Vehicle accidents cost the taxpayer and the province an estimated R1, 5 billion in 2008/09. The DA believes a large chunk of these costs could be avoided in future if the law is effectively enforced by the traffic authorities.

The amount of R1,5 billion is a conservative estimate, based on 2 626 accidents reported in the province during the 2008/09 financial year.

In response to a parliamentary question the Democratic Alliance was informed that overall accident costs per motor vehicle averaged R360, 000 per vehicle. This included damage to vehicle and medical costs of the victims.
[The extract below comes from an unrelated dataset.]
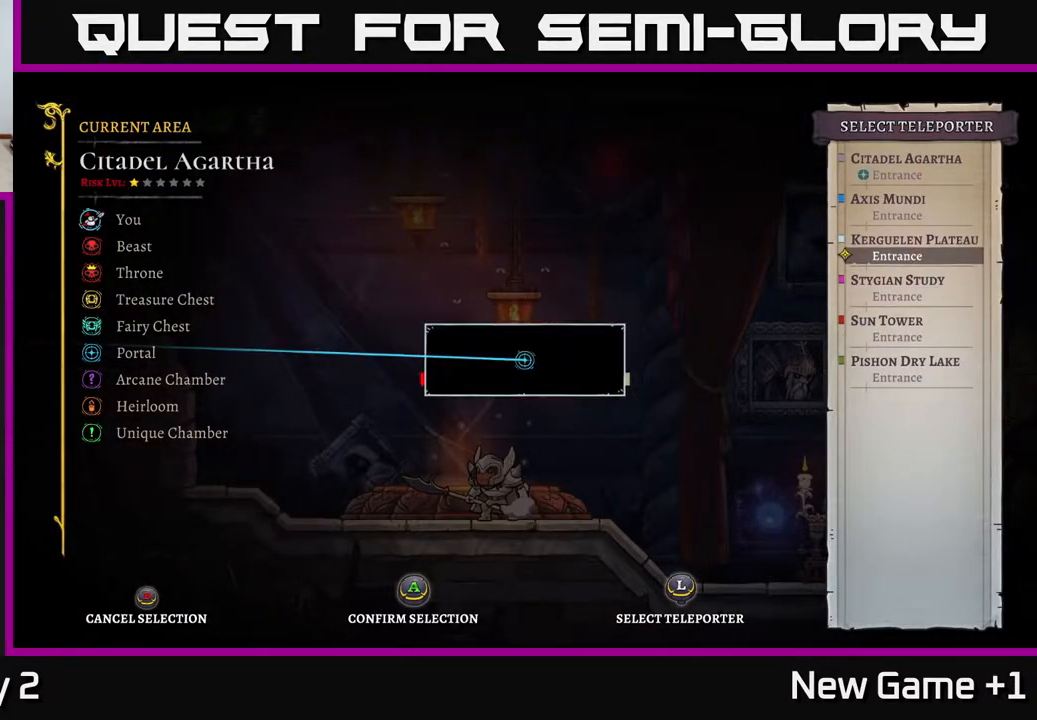
{"buttons": [], "left_stick": "center", "right_stick": "center", "events": []}
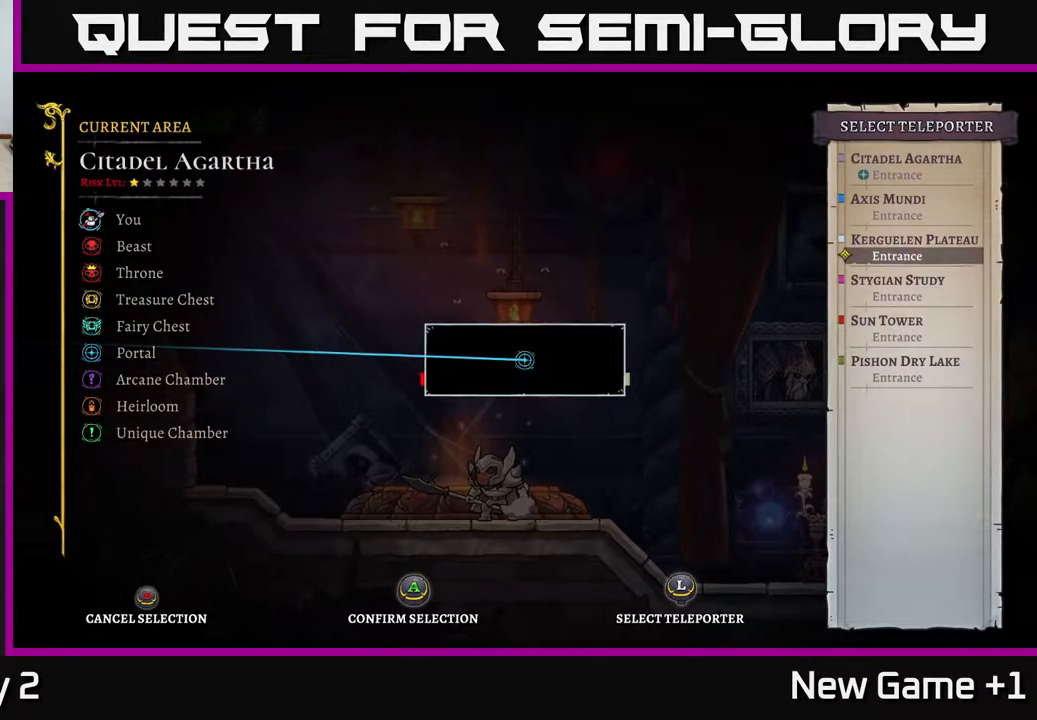
{"buttons": [], "left_stick": "center", "right_stick": "center", "events": [[67, "left_stick", "up"], [250, "left_stick", "center"]]}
Thus this amounts to R945 360 per annum.

However, this amount excludes opportunity costs such as loss of productivity which is estimated at R211 210 per vehicle.

If one multiplies this figure against the 2 626 accidents reported (accidents may involve more than one vehicle in many cases) and does not include non-reported accidents then this figure is conservative.

Given high unemployment and financial constraints, this province can ill afford such wasteful expenditure.

Most accidents were caused by speeding and overloading while 4, 4% of accidents can be attributed to alcohol, unroadworthy vehicles 1, 4% and unlicensed drivers 1%.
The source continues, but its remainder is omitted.